The musculoskeletal system efficiently delivers useful mechanical energy and load support in vertebrates such as mammals, reptiles, birds and fish, but is also capable of synthesizing, processing and organizing complex macromolecules to fashion tissues and organs specialized to perform specific mechanical functions. The joints are an important subset of the specialized structures of the musculoskeletal system, and many distinct types of joints exist in the body. Freely moving joints (e.g., ankle, elbow, hip, knee, shoulder, and joints of the fingers, toes and wrist) are known as diarthrodial or synovial joints. In contrast, the intervertebral joints of the spine are not diarthrodial joints as they are fibrous and do not move freely, although they do provide the flexibility required by the spine. The articulating bone ends in the diarthrodial joint are lined with a thin layer of hydrated soft tissue known as articular cartilage. Fourth, the joint is stabilized by, and its range of motion controlled by, ligaments and tendons that may be inside or outside the joint capsule.
The surface linings of diarthrodial joints, i.e., the synovium and articular cartilage layers, form the joint cavity that contains the synovial fluid. Thus, in vertebrate skeletal joints, the synovial fluid, articular cartilage, and the supporting bone form a smooth, nearly frictionless bearing system. While diarthrodial joints are subjected to an enormous and varied range of load conditions, the cartilage surfaces undergo little wear and tear (e.g., structural degradation) under normal circumstances. Indeed, most human joints are capable of functioning effectively under very high loads and stresses and at very low operating speeds. These performance characteristics demand efficient lubrication processes to minimize friction and wear of cartilage in the joint. Severe breakdown of the joint cartilage by biochemical and/or biomechanical processes leads to arthritis, which is therefore generally defined as a failure of the vertebrate weight bearing system.
Articular chondrocytes synthesize and deposit the components of, and reside in, a three-dimensional cartilaginous extracellular matrix comprised largely of two major classes of macromolecules, collagen and proteoglycans. Articular chondrocytes thus mediate the synthesis, assembly, degradation and turnover of the macromolecules which comprise the cartilage extracellular matrix (ECM or simply “matrix”). Mechanochemical properties of this matrix contribute significantly to the biomechanical function of cartilage in vivo.
○ ○ ○ ○
→ **Task objective**:
Condense the paragraph of the joint cartilage text that begins "The surface linings of diarthrodial joints" into a short bulleted list that keeps its main facts. The records below come from a separate source.

Data items:
○ ○ ○ ○
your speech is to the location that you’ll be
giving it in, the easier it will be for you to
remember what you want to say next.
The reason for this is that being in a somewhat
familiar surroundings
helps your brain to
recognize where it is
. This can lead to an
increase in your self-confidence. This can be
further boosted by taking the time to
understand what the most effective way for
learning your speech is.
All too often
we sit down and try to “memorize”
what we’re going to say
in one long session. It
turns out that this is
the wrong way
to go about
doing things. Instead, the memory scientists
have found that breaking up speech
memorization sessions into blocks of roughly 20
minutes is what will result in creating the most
○ ○ ○ ○
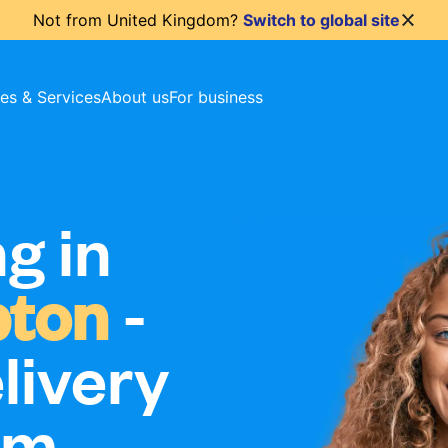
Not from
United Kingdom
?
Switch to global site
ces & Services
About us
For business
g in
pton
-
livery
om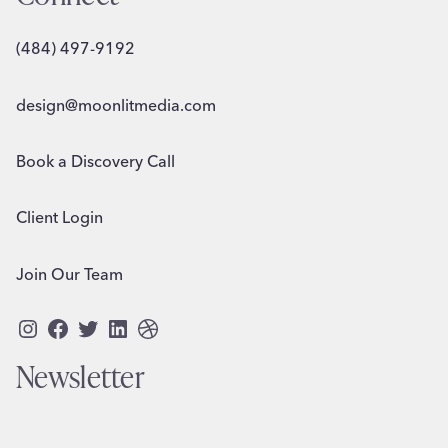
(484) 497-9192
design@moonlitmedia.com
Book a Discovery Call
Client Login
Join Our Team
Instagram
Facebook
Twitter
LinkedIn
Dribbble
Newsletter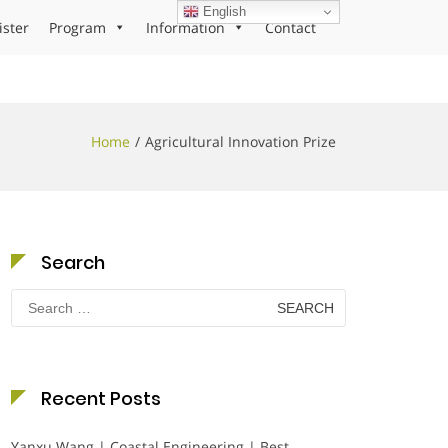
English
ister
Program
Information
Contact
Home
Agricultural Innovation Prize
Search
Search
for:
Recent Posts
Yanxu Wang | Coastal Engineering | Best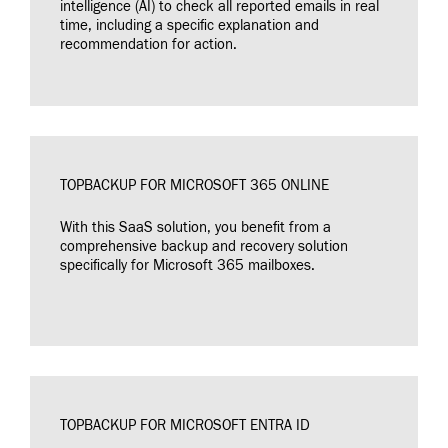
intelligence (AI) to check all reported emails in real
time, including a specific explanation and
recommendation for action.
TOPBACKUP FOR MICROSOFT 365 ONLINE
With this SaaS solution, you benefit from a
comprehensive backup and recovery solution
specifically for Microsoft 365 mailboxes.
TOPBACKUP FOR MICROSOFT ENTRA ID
○ ○ ○ ○
→ **Solution for this problem**:
- The synovium and articular cartilage line diarthrodial joints and form the cavity that holds synovial fluid.
- Synovial fluid, articular cartilage and supporting bone together make a smooth, nearly frictionless bearing system.
- Joint loads are enormous and varied, yet cartilage normally shows little wear and tear.
- Most human joints work well under very high loads and stresses at very low speeds, which demands efficient lubrication to minimize cartilage friction and wear.
- Severe cartilage breakdown through biochemical and/or biomechanical processes leads to arthritis, generally defined as a failure of the vertebrate weight bearing system.